It was Ron Charles’ review in the Washington Post that took me to this audiobook. And what a treat it was; I spent 15 hours with these lovely characters, most of the time in Florence. Such a comfort.
It begins during World War II when a young British soldier named Ulysses meets a 64-year old woman named Evelyn Skinner in Italy as she was working on identifying and protecting art works. Their brief friendship began when she flagged him down for a ride in the hills of Tuscany. Decades go by before they renewed their friendship.
Ulysses’s “family” involved a tough but good-hearted crowd centered in a pub in London called the Stoat and Parot. The parrot named Claude had gone silent during the blitz, but when we spend time with him, his comments are quite clever and relevant. Just before leaving for the war, Ulysses married Peg, a beautiful and talented singer. They were not committed to each other and when he returned, she had been abandoned by the American soldier she never stopped loving and had his child. The community included a widow of Indian abstraction who owned a nearby shop, a talented musician named Pete, the pub owner Col, and a man named Cressy who had many talents.
Ulysses inherited a large house in Florence from someone he met during the war; he made his way to Florence and eventually many in the pub family visited or moved there as well. The house was large enough to rent rooms to visitors. The joys of life in Florence over the decades are endless, from the food, to new friends, to stories of Peg’s daughter growing up. The description of Ulysses’s experience of the 1966 flood was vivid and detailed as he was fortunate to escape with his life. The family was able to take in “mud angels” who came to Florence to help reclaim art works damaged by the flood.

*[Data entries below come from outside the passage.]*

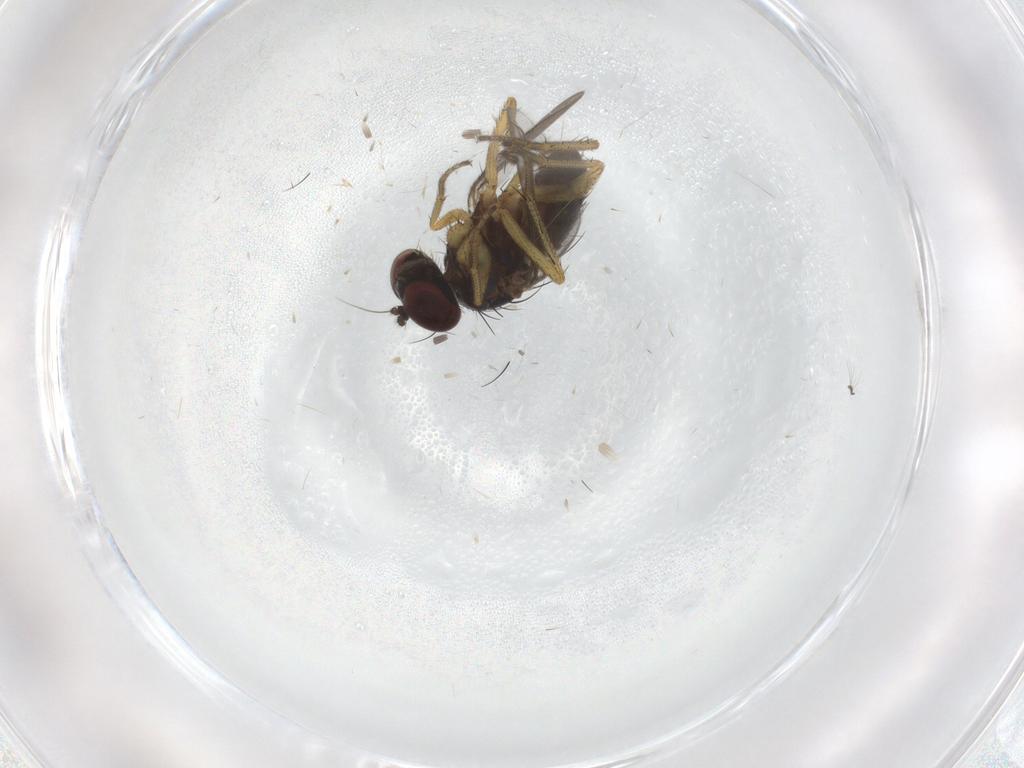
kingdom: Animalia
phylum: Arthropoda
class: Insecta
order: Diptera
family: Dolichopodidae
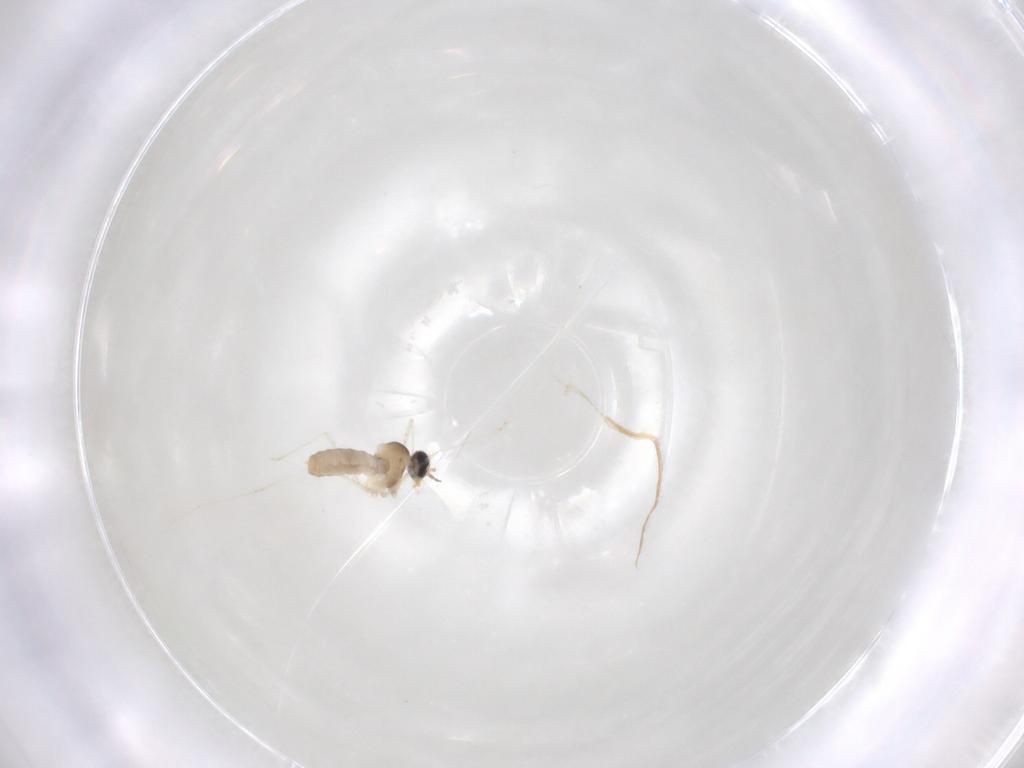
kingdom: Animalia
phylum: Arthropoda
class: Insecta
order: Diptera
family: Cecidomyiidae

It was a picture in the paper of Ulysses during the flood that alerted Evelyn Skinner to his location. Because of his unusual name she was able to locate him and she and her loved one went to Florence. Eventually she moved to Florence and was a part of the “family.” A section near the end of the book was devoted to Evelyn’s first visit to Florence when she was 21. Of course it was a time of awakening and in her case, she awakened to her attraction to women. It happened that E.M. Forster was staying in the same pensione under the strict watch of his mother. Evelyn introduced him to more carefree approach to seeing Florence as she had thrown away her Baedecker. And yes, there was mention of a room with a view.
This was a lovely, fun book.
Sarah Winman, Still Life, G.P. Putnam’s Sons, 2021, 452 pages (I listened to the audiobook). Available in the public library.